The same way firefighters do when they aren't able to reach a trapped victim.

There's nothing new or special about making life-critical decisions just because we happen to encounter them in the form of creating code.

Really? All the situations you mentioned were people who were trying to save others. My point is the engineers needing to review their work that killed others. That's different. A doctor can't save you from a heart attack, that's tough. A doctor accidentally kills you while removing your tonsils, that's kind of a big deal. A doctor that kills 100 people by prescribing the wrong medicine, maybe goes to jail, gets sued to oblivion, and is probably an emotional wreck.

I'm talking about, what if you had to watch only your mistakes, out of hundreds of millions of interactions, where your code caused a car with a passenger but no driver to have a fatal accident.

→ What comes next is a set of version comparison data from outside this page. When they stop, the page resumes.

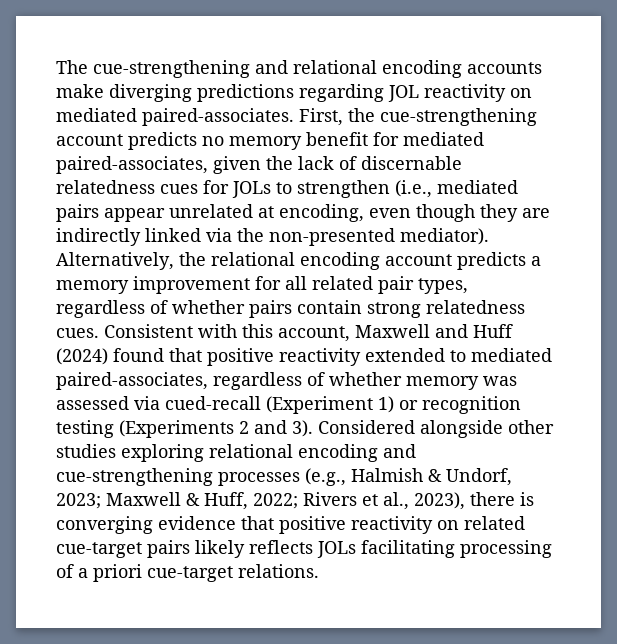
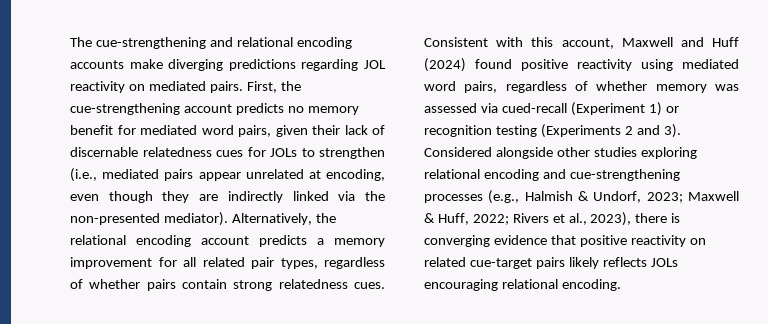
[142,108,294,126] paired-associates. -> [209,81,243,93] pairs.
[56,156,293,174] paired-associates, given the -> [201,125,340,137] word pairs, given their
[169,348,552,366] [56,372,208,390] that positive reactivity extended to mediated paired-associates, -> [521,59,739,71] [424,81,498,93] positive reactivity using mediated word pairs,
[361,540,552,558] [56,564,319,582] facilitating processing of a priori cue-target relations. -> [424,279,621,291] encouraging relational encoding.

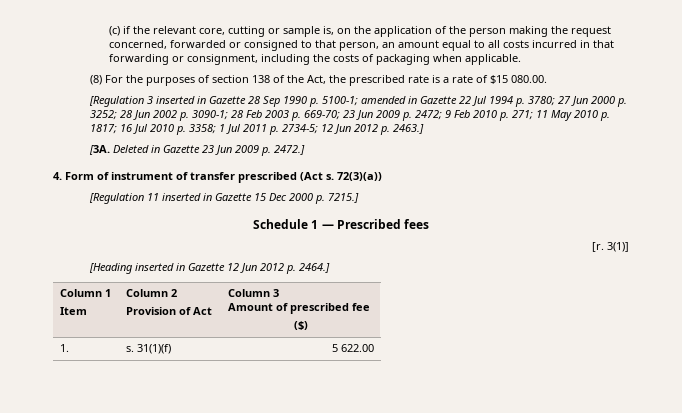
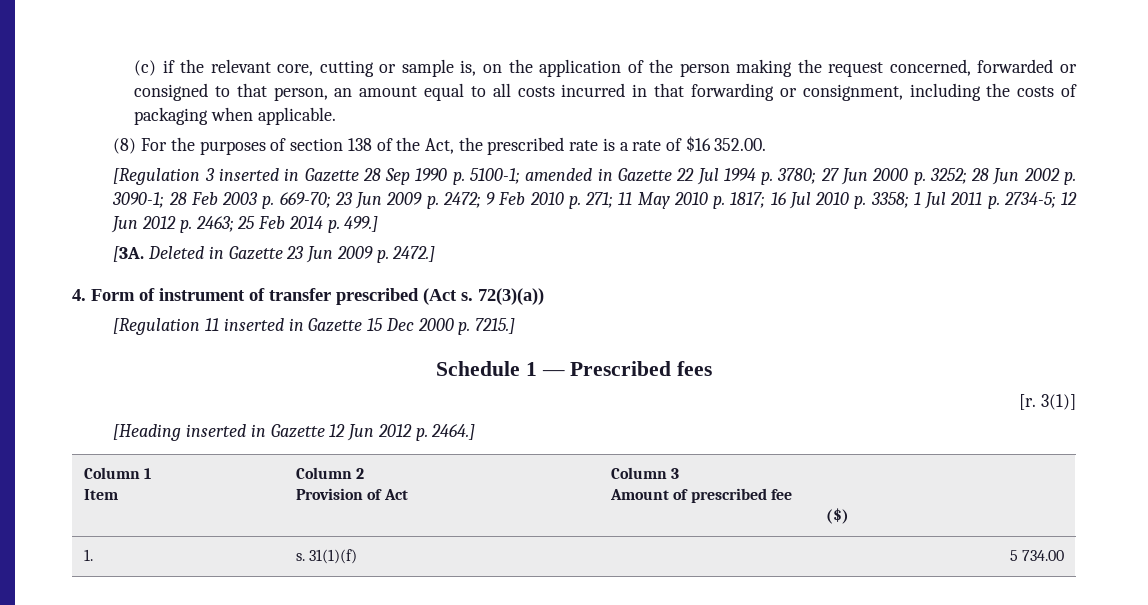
[490,75,548,84] $15 080.00. -> [685,136,767,152] $16 352.00.
[393,124,425,134] 2463.] -> [195,216,379,233] 2463; 25 Feb 2014 p. 499.]
[341,344,375,352] 622.00 -> [1022,550,1065,561] 734.00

It seems to me this is worse even than military members who sign up knowing they will kill people, and struggle with worrying if they killed the wrong people in the wrong way, or should have hurt anyone at all.

Yes, really. If you don't like the above examples, there are plenty of grisly incidents from the early history of engineering for railroads, aviation, automotives, and spaceflight to pick from. For example, the Apollo 1 crew burned alive during a flight rehearsal gone wrong (https://www.space.com/17338-apollo-1.html) because of poor engineering decisions. All of them were trying to improve people's lives or achieve something new for humanity.

What makes software development different?

> What happens when the junior engineer pushes an update that kills a few hundred people

That's not how we do things when working on safety-critical systems. A change is specc'd, the spec is reviewed, the confirmed spec is implemented, the implementation is code reviewed, and the updated system is run through as much regression testing as we can throw at it. By the time an update is "pushed" to consumer hardwarwe it's been verified multiple times, and in a company the size of Tesla, by probably dozens of people.